My connection to the island goes back to all my endeavors in extra curricular sports during my public school education. Back in the 6th grade me and some other friends strayed from the group and toured the dark corridors of Downing Stadium, sneaking through rusted walls and long forgotten concession stands.
I came back to the stadium several times more with a track team that I joined separately from high school. It was the only place where I'd ever done so well as to have gained 2nd place. That alone was an experience like no other, one member of my team was up in the stands shouting his lungs out the whole time, as if he knew before I did, that when I came around the short side of the turn on the 200 meters, I was going to have a chance to win a heat. The grass in the middle of the track was a mix of green and brown, lumpy but soft, and all the markings on the tracks were faded like a pair of coveted blue jeans. When the short number of seconds was finished, I felt as though I was on some other level of time. My small chest was pounding like a humming-bird's, the two sticks I called legs trembled. The only place for my arms was to stabilize them on my waste, otherwise my entire equilibrium would have disappeared.
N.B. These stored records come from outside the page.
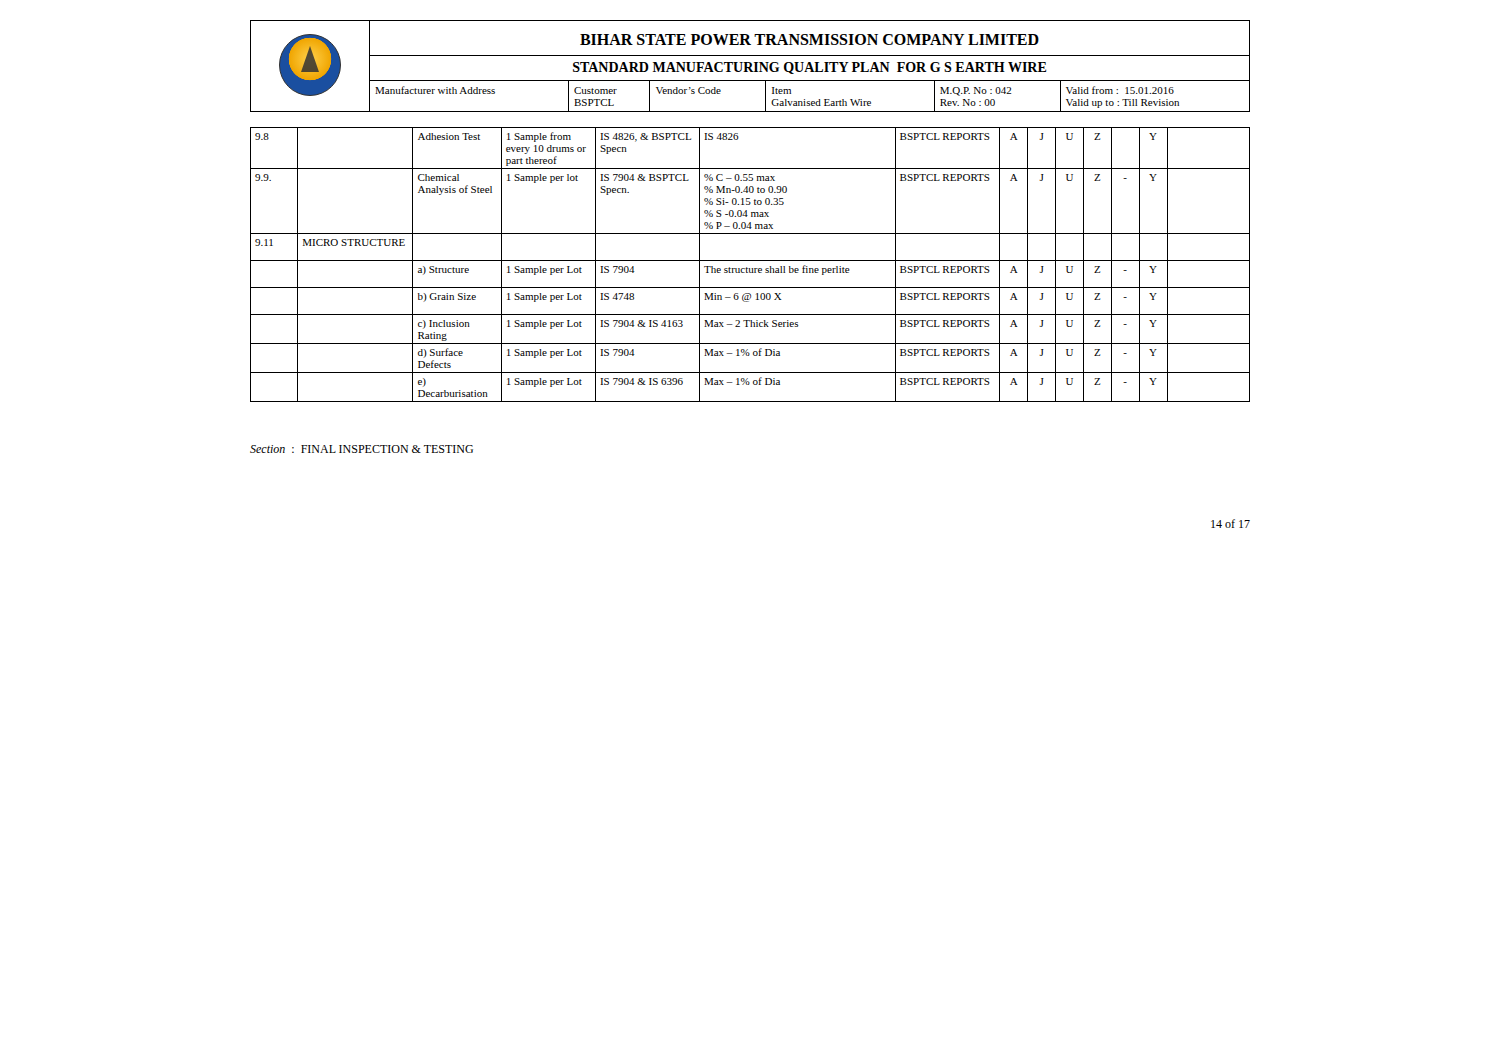| | BIHAR STATE POWER TRANSMISSION COMPANY LIMITED |
| STANDARD MANUFACTURING QUALITY PLAN FOR G S EARTH WIRE |
| Manufacturer with Address | Customer BSPTCL | Vendor’s Code | Item Galvanised Earth Wire | M.Q.P. No : 042 Rev. No : 00 | Valid from : 15.01.2016 Valid up to : Till Revision |
| 9.8 | | Adhesion Test | 1 Sample from every 10 drums or part thereof | IS 4826, & BSPTCL Specn | IS 4826 | BSPTCL REPORTS | A | J | U | Z | | Y | |
| 9.9. | | Chemical Analysis of Steel | 1 Sample per lot | IS 7904 & BSPTCL Specn. | % C – 0.55 max % Mn-0.40 to 0.90 % Si- 0.15 to 0.35 % S -0.04 max % P – 0.04 max | BSPTCL REPORTS | A | J | U | Z | - | Y | |
| 9.11 | MICRO STRUCTURE | | | | | | | | | | | | |
| | | a) Structure | 1 Sample per Lot | IS 7904 | The structure shall be fine perlite | BSPTCL REPORTS | A | J | U | Z | - | Y | |
| | | b) Grain Size | 1 Sample per Lot | IS 4748 | Min – 6 @ 100 X | BSPTCL REPORTS | A | J | U | Z | - | Y | |
| | | c) Inclusion Rating | 1 Sample per Lot | IS 7904 & IS 4163 | Max – 2 Thick Series | BSPTCL REPORTS | A | J | U | Z | - | Y | |
| | | d) Surface Defects | 1 Sample per Lot | IS 7904 | Max – 1% of Dia | BSPTCL REPORTS | A | J | U | Z | - | Y | |
| | | e) Decarburisation | 1 Sample per Lot | IS 7904 & IS 6396 | Max – 1% of Dia | BSPTCL REPORTS | A | J | U | Z | - | Y | |
Section : FINAL INSPECTION & TESTING
14 of 17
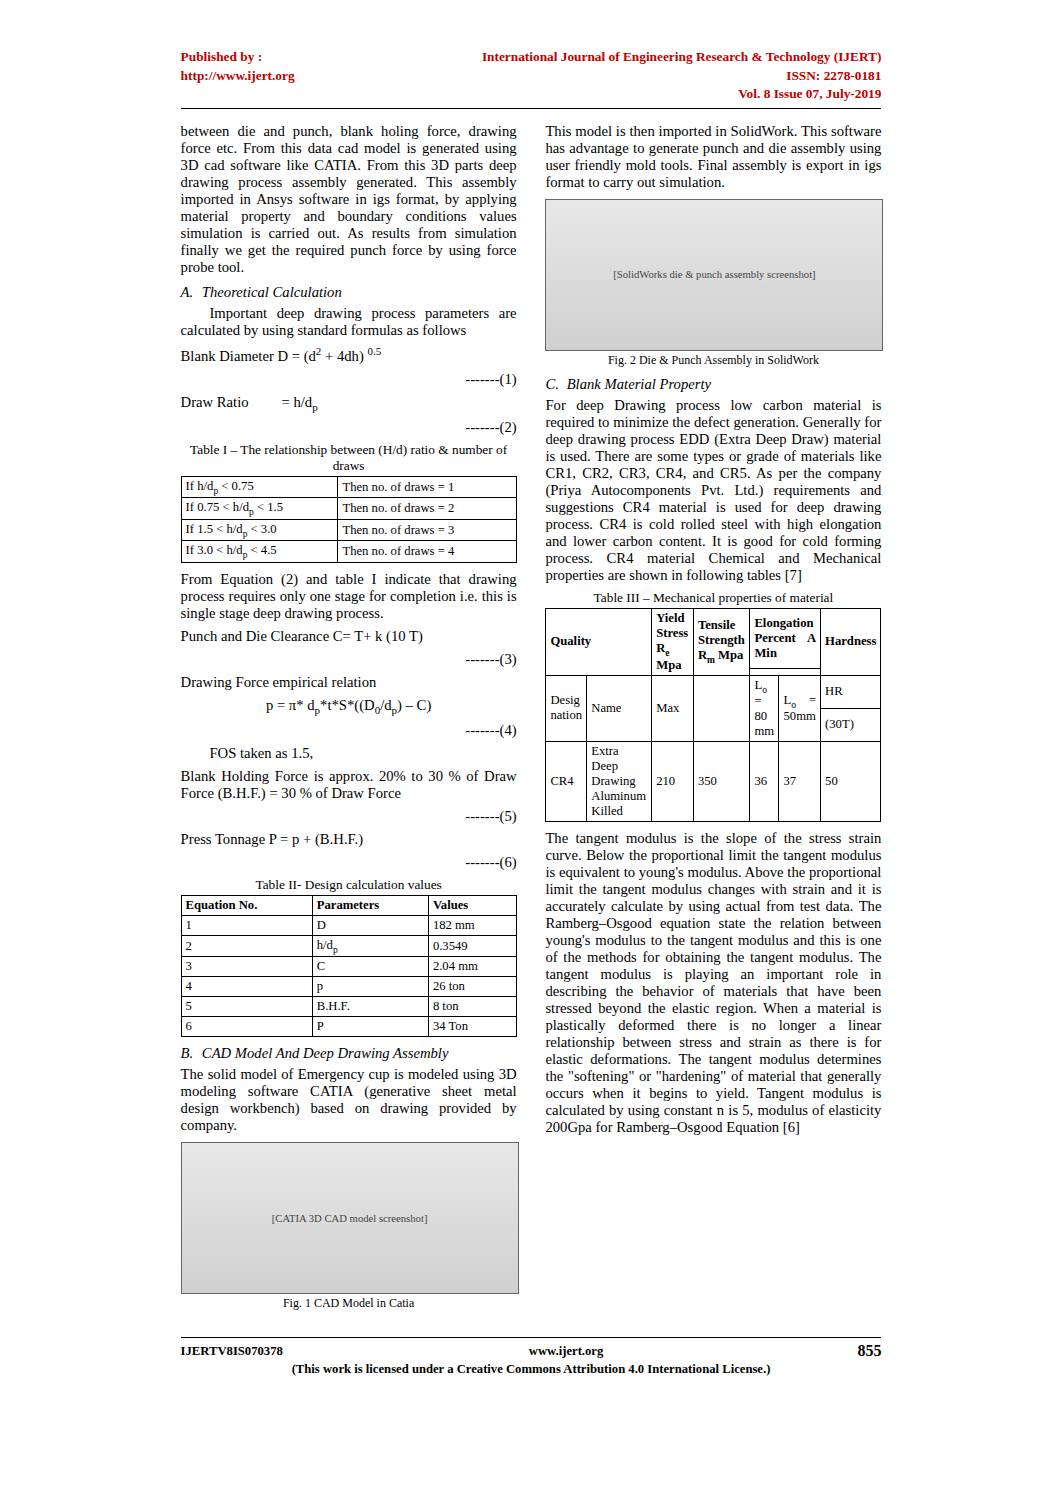Published by :
http://www.ijert.org
International Journal of Engineering Research & Technology (IJERT)
ISSN: 2278-0181
Vol. 8 Issue 07, July-2019
between die and punch, blank holing force, drawing force etc. From this data cad model is generated using 3D cad software like CATIA. From this 3D parts deep drawing process assembly generated. This assembly imported in Ansys software in igs format, by applying material property and boundary conditions values simulation is carried out. As results from simulation finally we get the required punch force by using force probe tool.
A. Theoretical Calculation
Important deep drawing process parameters are calculated by using standard formulas as follows
Blank Diameter D = (d2 + 4dh) 0.5
-------(1)
Draw Ratio = h/dp
-------(2)
Table I – The relationship between (H/d) ratio & number of draws
| If h/d p < 0.75 | Then no. of draws = 1 |
| If 0.75 < h/d p < 1.5 | Then no. of draws = 2 |
| If 1.5 < h/d p < 3.0 | Then no. of draws = 3 |
| If 3.0 < h/d p < 4.5 | Then no. of draws = 4 |
From Equation (2) and table I indicate that drawing process requires only one stage for completion i.e. this is single stage deep drawing process.
Punch and Die Clearance C= T+ k (10 T)
-------(3)
Drawing Force empirical relation
p = π* dp*t*S*((D0/dp) – C)
-------(4)
FOS taken as 1.5,
Blank Holding Force is approx. 20% to 30 % of Draw Force (B.H.F.) = 30 % of Draw Force
-------(5)
Press Tonnage P = p + (B.H.F.)
-------(6)
Table II- Design calculation values
| Equation No. | Parameters | Values |
| --- | --- | --- |
| 1 | D | 182 mm |
| 2 | h/d p | 0.3549 |
| 3 | C | 2.04 mm |
| 4 | p | 26 ton |
| 5 | B.H.F. | 8 ton |
| 6 | P | 34 Ton |
B. CAD Model And Deep Drawing Assembly
The solid model of Emergency cup is modeled using 3D modeling software CATIA (generative sheet metal design workbench) based on drawing provided by company.
[CATIA 3D CAD model screenshot]
Fig. 1 CAD Model in Catia
This model is then imported in SolidWork. This software has advantage to generate punch and die assembly using user friendly mold tools. Final assembly is export in igs format to carry out simulation.
[SolidWorks die & punch assembly screenshot]
Fig. 2 Die & Punch Assembly in SolidWork
C. Blank Material Property
For deep Drawing process low carbon material is required to minimize the defect generation. Generally for deep drawing process EDD (Extra Deep Draw) material is used. There are some types or grade of materials like CR1, CR2, CR3, CR4, and CR5. As per the company (Priya Autocomponents Pvt. Ltd.) requirements and suggestions CR4 material is used for deep drawing process. CR4 is cold rolled steel with high elongation and lower carbon content. It is good for cold forming process. CR4 material Chemical and Mechanical properties are shown in following tables [7]
Table III – Mechanical properties of material
| Quality | Yield Stress R e Mpa | Tensile Strength R m Mpa | Elongation Percent A Min | Hardness |
| --- | --- | --- | --- | --- |
| Desig nation | Name | Max | | L o = 80 mm | L o = 50mm | HR |
| (30T) |
| CR4 | Extra Deep Drawing Aluminum Killed | 210 | 350 | 36 | 37 | 50 |
The tangent modulus is the slope of the stress strain curve. Below the proportional limit the tangent modulus is equivalent to young's modulus. Above the proportional limit the tangent modulus changes with strain and it is accurately calculate by using actual from test data. The Ramberg–Osgood equation state the relation between young's modulus to the tangent modulus and this is one of the methods for obtaining the tangent modulus. The tangent modulus is playing an important role in describing the behavior of materials that have been stressed beyond the elastic region. When a material is plastically deformed there is no longer a linear relationship between stress and strain as there is for elastic deformations. The tangent modulus determines the "softening" or "hardening" of material that generally occurs when it begins to yield. Tangent modulus is calculated by using constant n is 5, modulus of elasticity 200Gpa for Ramberg–Osgood Equation [6]
IJERTV8IS070378
www.ijert.org
855
(This work is licensed under a Creative Commons Attribution 4.0 International License.)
I then came back to the stadium a few times more after I graduated high school, only this time it was for photography, and for the dedicated attempt to document it before it was torn down. See the stadium no longer exists now, replaced now by Icahn Stadium. This stadium's cost was in the millions, 5 million I think. Downing Stadium had a crowd capacity quadrupling that of the new Icahn, and faux Roman style which gave it a soul. The new Icahn, while meeting modern standards in track and field quality, clearly was aiming a lot lower than the former stadium when it came to size, and style. But alas, this is how the world has always operated, rather than renovating the old stadium, just build a new one, smaller, and less classy. Downing Stadium had a few moments in history. Duke Ellington played there, so did Jimi Hendrix, and when the stadium was used for time trials for the 1936 Olympics, Jesse Owens ran there in front of a crowd of 45,000 people, in anticipation of his athletic statement against the Nazis.
Jesse Owens starting his 200 in the 1936 Olympics in Berlin. -Wikipedia
Me and a friend re-explored the old stadium and I upon shooting, came back and shot some more, and some more again. I was a little lost at the time, and I feel that if I hadn't gone there to shoot pictures, I wouldn't have gained such a sense of myself. Being alone, just two people in the vastness of the horse-shoed concrete mass, I felt as though I actually found a purpose. Without such an experience, I wouldn't have made the decision to attend college to major in photography.
Color Photography- 2001
The south Island - Ward's Island-
The winds would whip so fiercely on the Island, which splits the East river into two quadrants. As the river heads up and goes through the narrower Harlem River where it finds the Hudson, or to the right where it comes back to the Atlantic via the Long Island Sound. The south point of Randall's or Ward's Island is thus called Hell's Gate. But despite it's bad reputation with the sea farers or the thinly clad island visitors, the views were fantastic. In the 11th grade I played soccer at the most southeastern field. To the north adjacent to the field stood, and stands, the Hell's Gate Bridge, one of the most beautiful Bridges in the City, and to the east and the south, was the rippling river, and the skyline of Queens. But now that part of the island is being reconstructed.
The whole Southwest portion is completely redone. And all the maintenance and renovation has been funded by the most affluent private schools of New York, in exchange for their exclusive use during prime hours in which the public schools used to use the island.